How bout this finished product


----------



## eric_271 (Sep 2, 2010)

RVALUE said:


> How bout this finished product



I've got about 700 ft along my front property line that would look good fenced like that. Ya think you could get er done for a couple of hundred dollars? Lol

Nice job man it looks good.


----------



## Jaberwky (Sep 3, 2010)

*It's not mine, but*

I get to use this one belonging to my stove dealer/log supplier. It's a 35 ton Faver, with a wonderful hydraulic lifter and a good 40" throat length, plus a hydraulic 4-way.

I don't have a lot of experience with other splitters but I know this one is pretty impressive when he can hoist a 48" diameter stump up with his truck picker and the splitter busts it up with little effort.
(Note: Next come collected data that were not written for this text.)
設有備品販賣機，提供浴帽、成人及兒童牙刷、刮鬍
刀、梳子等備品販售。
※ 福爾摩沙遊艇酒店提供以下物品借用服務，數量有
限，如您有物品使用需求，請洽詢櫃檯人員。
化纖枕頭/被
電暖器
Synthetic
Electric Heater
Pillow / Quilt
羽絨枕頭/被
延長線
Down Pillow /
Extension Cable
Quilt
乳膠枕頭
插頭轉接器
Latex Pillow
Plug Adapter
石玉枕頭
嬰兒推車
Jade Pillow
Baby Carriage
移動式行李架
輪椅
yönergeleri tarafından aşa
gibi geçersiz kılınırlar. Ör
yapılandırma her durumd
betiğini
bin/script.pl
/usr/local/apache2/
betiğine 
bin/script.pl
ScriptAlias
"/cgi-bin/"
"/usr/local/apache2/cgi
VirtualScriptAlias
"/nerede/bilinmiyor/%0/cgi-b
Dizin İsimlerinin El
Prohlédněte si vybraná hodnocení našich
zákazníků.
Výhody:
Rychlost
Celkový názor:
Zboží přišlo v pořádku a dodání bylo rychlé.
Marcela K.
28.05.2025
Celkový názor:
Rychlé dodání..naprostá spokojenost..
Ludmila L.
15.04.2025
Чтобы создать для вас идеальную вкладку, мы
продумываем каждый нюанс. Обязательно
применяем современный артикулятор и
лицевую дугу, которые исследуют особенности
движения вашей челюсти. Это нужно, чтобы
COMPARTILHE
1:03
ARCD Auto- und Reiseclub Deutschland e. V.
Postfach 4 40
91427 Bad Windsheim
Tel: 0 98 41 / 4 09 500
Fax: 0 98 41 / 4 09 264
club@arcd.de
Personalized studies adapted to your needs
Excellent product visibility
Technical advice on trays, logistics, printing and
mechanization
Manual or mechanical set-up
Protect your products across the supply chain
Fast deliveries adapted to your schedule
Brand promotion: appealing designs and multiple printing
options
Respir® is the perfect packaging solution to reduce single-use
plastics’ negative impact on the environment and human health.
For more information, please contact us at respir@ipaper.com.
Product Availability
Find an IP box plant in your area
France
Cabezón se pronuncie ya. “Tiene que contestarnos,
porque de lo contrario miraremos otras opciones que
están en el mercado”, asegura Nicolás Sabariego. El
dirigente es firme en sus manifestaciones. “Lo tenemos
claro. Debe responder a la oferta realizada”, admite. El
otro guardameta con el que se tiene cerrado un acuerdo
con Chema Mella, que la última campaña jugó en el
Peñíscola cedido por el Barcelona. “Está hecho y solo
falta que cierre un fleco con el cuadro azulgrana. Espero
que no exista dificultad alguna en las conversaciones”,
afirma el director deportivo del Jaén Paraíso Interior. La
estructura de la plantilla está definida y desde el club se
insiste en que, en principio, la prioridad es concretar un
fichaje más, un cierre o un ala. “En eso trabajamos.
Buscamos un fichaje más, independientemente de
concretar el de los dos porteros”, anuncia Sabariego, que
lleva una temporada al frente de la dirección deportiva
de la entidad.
I so think Butch's is the best looking machine posted thus far though.


----------



## woodman6666 (Sep 3, 2010)




----------



## STLfirewood (Sep 3, 2010)

woodman6666 said:


>



Put some lights on that baby and I'll pick it up and bring it back to Missouri.

Scott


----------



## komatsuvarna (Sep 3, 2010)

Heres my homemade splitter. Still have some finishing up to do since the pictures were took, summer is sooooo busy.


----------



## Mr. Firewood (Sep 3, 2010)

woodman6666 said:


>



I got that beat with "Navarone" our large parade piece that is rarely used, I posted some pics last fall of it on here


----------